Lia saiu momentaneamente do serviço para prestar assistência à família. Em torno das 17h30, retornou ao local de trabalho para encerrar a sua atividade diária. Voltaria para a sua casa por volta das 18 horas. “Depois do sepultamento do meu filho, peguei um carro e deixei Lia na rua Salvino Pascoal Patrocínio, nas proximidades do antigo Braguinha. De lá, ela foi para a rua Água Santa, e eu retornei para a minha residência”, conta Luiz Salvador. O homem estava muito cansado. O dia foi intenso e emocionalmente desgastante.
Por volta das 21 horas, a mãe de Maria chegou à casa de Salvador. Estava tensa. Muito preocupada. A sua filha ainda não havia chegado. Os dois irmãos, então, se dirigiram à casa da patroa. Lá, receberam a seguinte informação: “a babá deixou o local às 18 horas”, como sempre fazia. A partir daquele momento, começou uma dramática maratona, que durou praticamente a noite toda. A adolescente foi procurada em residências de parentes, amigos, colegas de escola e nas principais ruas da cidade. Ninguém informou o seu paradeiro. A família entrou em pânico. A pior notícia, no entanto, chegou na manhã do dia seguinte: o corpo da moça foi encontrado, nas proximidades do Hospital Carlos Chagas. Maria do Perpétuo Socorro foi estuprada e assassinada com requintes de crueldade.
Quem matou Maria do Perpétuo Socorro Rodrigues?
O assassinato de Maria do Perpétuo Socorro Rodrigues completou 42 anos, no mês de março. O criminoso (ou criminosos) não se preocupou em descaracterizar a cena do crime. Pelo contrário, deixou várias pistas no local. A marreta — utilizada para golpear a cabeça da vítima — estava repleta de digitais. Nenhum suspeito foi preso.

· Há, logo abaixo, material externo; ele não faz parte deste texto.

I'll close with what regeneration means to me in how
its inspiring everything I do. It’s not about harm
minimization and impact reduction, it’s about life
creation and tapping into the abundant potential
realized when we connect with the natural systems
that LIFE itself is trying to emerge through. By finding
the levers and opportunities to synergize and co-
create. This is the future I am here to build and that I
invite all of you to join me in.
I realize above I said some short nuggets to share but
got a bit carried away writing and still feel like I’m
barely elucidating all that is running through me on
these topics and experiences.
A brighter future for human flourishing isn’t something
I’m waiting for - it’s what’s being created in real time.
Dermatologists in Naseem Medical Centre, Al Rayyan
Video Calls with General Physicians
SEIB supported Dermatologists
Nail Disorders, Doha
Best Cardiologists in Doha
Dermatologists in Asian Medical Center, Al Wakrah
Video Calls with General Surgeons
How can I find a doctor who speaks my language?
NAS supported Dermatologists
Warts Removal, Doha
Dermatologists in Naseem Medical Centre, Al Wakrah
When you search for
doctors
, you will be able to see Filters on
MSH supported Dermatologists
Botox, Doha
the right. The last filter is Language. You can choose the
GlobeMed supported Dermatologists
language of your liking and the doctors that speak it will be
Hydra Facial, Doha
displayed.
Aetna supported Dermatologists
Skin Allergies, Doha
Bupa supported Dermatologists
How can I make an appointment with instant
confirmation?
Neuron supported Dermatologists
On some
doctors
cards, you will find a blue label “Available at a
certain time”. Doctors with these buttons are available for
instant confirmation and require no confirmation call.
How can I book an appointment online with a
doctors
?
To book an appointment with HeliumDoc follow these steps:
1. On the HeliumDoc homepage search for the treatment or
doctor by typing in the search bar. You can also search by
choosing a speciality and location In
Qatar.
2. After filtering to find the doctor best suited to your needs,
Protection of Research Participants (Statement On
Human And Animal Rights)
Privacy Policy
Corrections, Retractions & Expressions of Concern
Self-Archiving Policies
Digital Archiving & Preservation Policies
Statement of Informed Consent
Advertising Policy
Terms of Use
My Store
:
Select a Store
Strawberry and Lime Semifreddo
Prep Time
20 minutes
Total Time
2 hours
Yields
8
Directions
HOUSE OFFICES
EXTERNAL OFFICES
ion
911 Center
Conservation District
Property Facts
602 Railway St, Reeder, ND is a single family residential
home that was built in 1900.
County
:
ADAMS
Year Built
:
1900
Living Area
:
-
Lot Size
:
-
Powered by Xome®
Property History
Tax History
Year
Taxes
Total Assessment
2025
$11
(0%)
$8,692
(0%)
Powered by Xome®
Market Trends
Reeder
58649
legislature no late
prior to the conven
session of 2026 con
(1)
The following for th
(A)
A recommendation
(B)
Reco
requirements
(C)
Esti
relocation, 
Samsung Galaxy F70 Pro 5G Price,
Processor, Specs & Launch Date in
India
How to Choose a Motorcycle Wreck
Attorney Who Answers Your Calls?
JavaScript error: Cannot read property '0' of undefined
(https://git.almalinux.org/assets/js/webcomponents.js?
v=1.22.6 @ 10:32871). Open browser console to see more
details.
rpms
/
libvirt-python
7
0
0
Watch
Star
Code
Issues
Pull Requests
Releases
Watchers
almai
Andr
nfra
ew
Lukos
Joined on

Na época da tragédia, uma infinidade de suposições foi difundida na sociedade itabirana. A conversa mais corriqueira era a narrativa de um crime passional. A proprietária de uma boate da zona boêmia foi a suposta mandante do homicídio. A boataria indicava o dedo numa direção: “um amante da cafetina se apaixonou por Lia. A dona do prostíbulo descobriu a traição e decidiu eliminar a rival”. Outra corrente sinalizava para a participação de um “misterioso policial” na cena do crime. As duas hipóteses, porém, nunca foram comprovadas.
O tio Luiz Salvador afirma que Lia jamais apareceu em casa com namorados. “Eu acho pouco provável que essas duas hipóteses sejam verdadeiras, mas o assassino da minha sobrinha jamais foi encontrado. Essa é a realidade”, lamenta Salvador, que completa o seu raciocínio: “foram milhões de perguntas e milhões de respostas falsas”, resume.

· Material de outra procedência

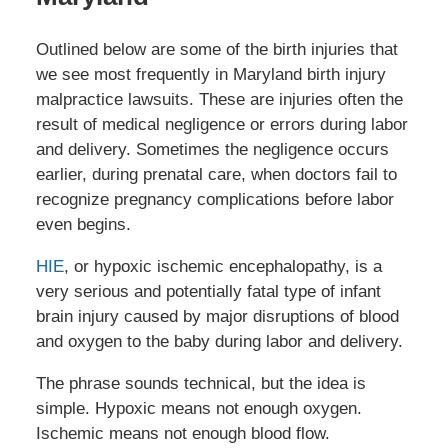
Outlined below are some of the birth injuries that
we see most frequently in Maryland birth injury
malpractice lawsuits. These are injuries often the
result of medical negligence or errors during labor
and delivery. Sometimes the negligence occurs
earlier, during prenatal care, when doctors fail to
recognize pregnancy complications before labor
even begins.
HIE
, or hypoxic ischemic encephalopathy, is a
very serious and potentially fatal type of infant
brain injury caused by major disruptions of blood
and oxygen to the baby during labor and delivery.
The phrase sounds technical, but the idea is
simple. Hypoxic means not enough oxygen.
Ischemic means not enough blood flow.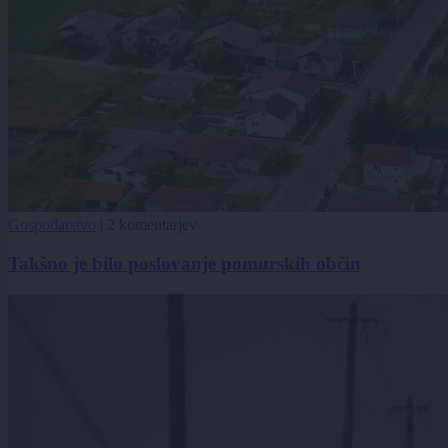
Gospodarstvo
|
2 komentarjev
Takšno je bilo poslovanje pomurskih občin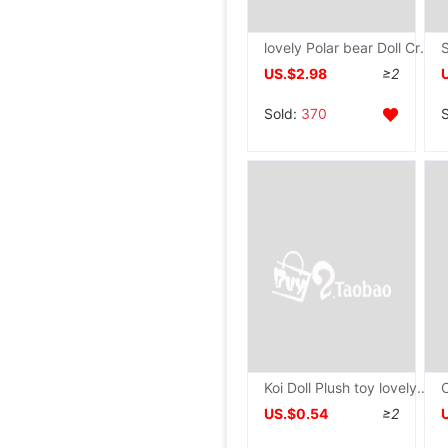
lovely Polar bear Doll Cross border Plush toy Curly duck children Appease Ragdoll wholesale
US.$2.98
≥2
Sold:
370
Koi Doll Plush toy lovely Carp Pendant Ragdoll Mini schoolbag Pendants Snapper doll
US.$0.54
≥2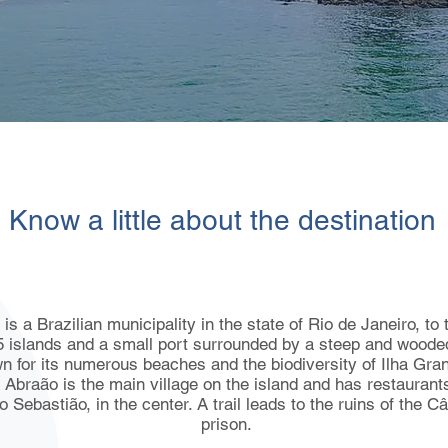
Know a little about the destination
s a Brazilian municipality in the state of Rio de Janeiro, to 
5 islands and a small port surrounded by a steep and wooded
n for its numerous beaches and the biodiversity of Ilha Gran
o Abraão is the main village on the island and has restaurant
 Sebastião, in the center. A trail leads to the ruins of the 
prison.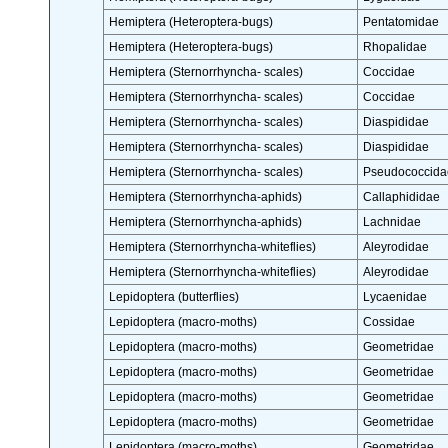
Hemiptera (Heteroptera-bugs)
Pentatomidae
Hemiptera (Heteroptera-bugs)
Rhopalidae
Hemiptera (Sternorrhyncha- scales)
Coccidae
Hemiptera (Sternorrhyncha- scales)
Coccidae
Hemiptera (Sternorrhyncha- scales)
Diaspididae
Hemiptera (Sternorrhyncha- scales)
Diaspididae
Hemiptera (Sternorrhyncha- scales)
Pseudococcida
Hemiptera (Sternorrhyncha-aphids)
Callaphididae
Hemiptera (Sternorrhyncha-aphids)
Lachnidae
Hemiptera (Sternorrhyncha-whiteflies)
Aleyrodidae
Hemiptera (Sternorrhyncha-whiteflies)
Aleyrodidae
Lepidoptera (butterflies)
Lycaenidae
Lepidoptera (macro-moths)
Cossidae
Lepidoptera (macro-moths)
Geometridae
Lepidoptera (macro-moths)
Geometridae
Lepidoptera (macro-moths)
Geometridae
Lepidoptera (macro-moths)
Geometridae
Lepidoptera (macro-moths)
Geometridae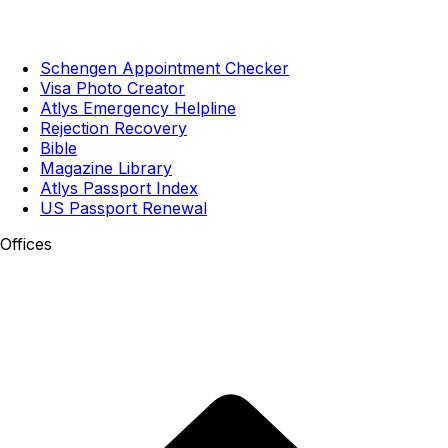
Schengen Appointment Checker
Visa Photo Creator
Atlys Emergency Helpline
Rejection Recovery
Bible
Magazine Library
Atlys Passport Index
US Passport Renewal
Offices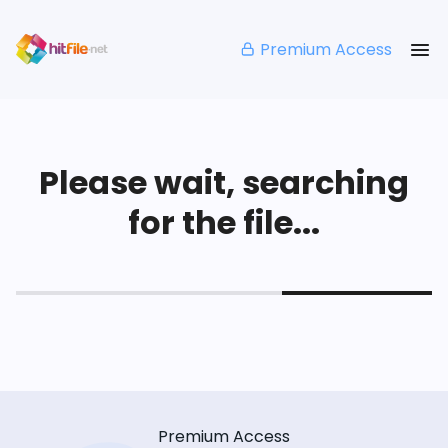
Premium Access
Please wait, searching
for the file...
Premium Access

O assassinato da estudante e babá — Maria do Perpétuo Socorro Rodrigues — se transformou num dos maiores mistérios da história de Itabira. Quatro anos depois do crime, o famoso ex-delegado Antônio João Reis assumiu a Delegacia de Polícia do município. O popular “Xerife” decidiu reabrir o caso. Não adiantou nada. As investigações morreram de morte natural.